**** AVAILABLE DATA

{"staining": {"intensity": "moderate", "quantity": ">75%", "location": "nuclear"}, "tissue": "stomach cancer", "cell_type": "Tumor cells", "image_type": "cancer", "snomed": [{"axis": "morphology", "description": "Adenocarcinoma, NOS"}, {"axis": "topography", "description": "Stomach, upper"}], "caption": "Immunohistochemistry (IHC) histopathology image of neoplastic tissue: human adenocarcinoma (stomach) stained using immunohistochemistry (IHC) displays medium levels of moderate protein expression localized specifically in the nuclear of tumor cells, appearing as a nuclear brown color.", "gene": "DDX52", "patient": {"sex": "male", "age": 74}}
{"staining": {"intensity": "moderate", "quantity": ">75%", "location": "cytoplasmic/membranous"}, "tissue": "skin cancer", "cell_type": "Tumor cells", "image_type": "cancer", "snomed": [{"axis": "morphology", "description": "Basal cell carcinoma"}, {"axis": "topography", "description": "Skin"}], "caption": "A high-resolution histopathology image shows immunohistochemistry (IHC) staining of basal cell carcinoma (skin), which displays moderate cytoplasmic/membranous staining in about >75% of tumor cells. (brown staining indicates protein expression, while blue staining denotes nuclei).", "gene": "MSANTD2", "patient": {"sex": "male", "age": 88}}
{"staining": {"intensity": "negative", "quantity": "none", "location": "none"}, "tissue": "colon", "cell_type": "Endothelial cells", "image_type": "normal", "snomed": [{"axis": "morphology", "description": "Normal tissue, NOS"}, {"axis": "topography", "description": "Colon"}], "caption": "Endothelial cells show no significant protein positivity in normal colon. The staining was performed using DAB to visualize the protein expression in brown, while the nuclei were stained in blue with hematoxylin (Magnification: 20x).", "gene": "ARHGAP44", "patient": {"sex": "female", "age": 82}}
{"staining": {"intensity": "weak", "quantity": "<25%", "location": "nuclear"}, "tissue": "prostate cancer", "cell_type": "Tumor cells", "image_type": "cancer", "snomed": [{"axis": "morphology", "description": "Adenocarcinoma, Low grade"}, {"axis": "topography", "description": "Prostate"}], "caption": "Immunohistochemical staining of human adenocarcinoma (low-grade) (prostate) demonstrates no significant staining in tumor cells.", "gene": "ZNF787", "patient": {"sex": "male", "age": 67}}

********

Repeat the data. Leave nothing out and change nothing.

{"staining": {"intensity": "moderate", "quantity": ">75%", "location": "nuclear"}, "tissue": "stomach cancer", "cell_type": "Tumor cells", "image_type": "cancer", "snomed": [{"axis": "morphology", "description": "Adenocarcinoma, NOS"}, {"axis": "topography", "description": "Stomach, upper"}], "caption": "Immunohistochemistry (IHC) histopathology image of neoplastic tissue: human adenocarcinoma (stomach) stained using immunohistochemistry (IHC) displays medium levels of moderate protein expression localized specifically in the nuclear of tumor cells, appearing as a nuclear brown color.", "gene": "DDX52", "patient": {"sex": "male", "age": 74}}
{"staining": {"intensity": "moderate", "quantity": ">75%", "location": "cytoplasmic/membranous"}, "tissue": "skin cancer", "cell_type": "Tumor cells", "image_type": "cancer", "snomed": [{"axis": "morphology", "description": "Basal cell carcinoma"}, {"axis": "topography", "description": "Skin"}], "caption": "A high-resolution histopathology image shows immunohistochemistry (IHC) staining of basal cell carcinoma (skin), which displays moderate cytoplasmic/membranous staining in about >75% of tumor cells. (brown staining indicates protein expression, while blue staining denotes nuclei).", "gene": "MSANTD2", "patient": {"sex": "male", "age": 88}}
{"staining": {"intensity": "negative", "quantity": "none", "location": "none"}, "tissue": "colon", "cell_type": "Endothelial cells", "image_type": "normal", "snomed": [{"axis": "morphology", "description": "Normal tissue, NOS"}, {"axis": "topography", "description": "Colon"}], "caption": "Endothelial cells show no significant protein positivity in normal colon. The staining was performed using DAB to visualize the protein expression in brown, while the nuclei were stained in blue with hematoxylin (Magnification: 20x).", "gene": "ARHGAP44", "patient": {"sex": "female", "age": 82}}
{"staining": {"intensity": "weak", "quantity": "<25%", "location": "nuclear"}, "tissue": "prostate cancer", "cell_type": "Tumor cells", "image_type": "cancer", "snomed": [{"axis": "morphology", "description": "Adenocarcinoma, Low grade"}, {"axis": "topography", "description": "Prostate"}], "caption": "Immunohistochemical staining of human adenocarcinoma (low-grade) (prostate) demonstrates no significant staining in tumor cells.", "gene": "ZNF787", "patient": {"sex": "male", "age": 67}}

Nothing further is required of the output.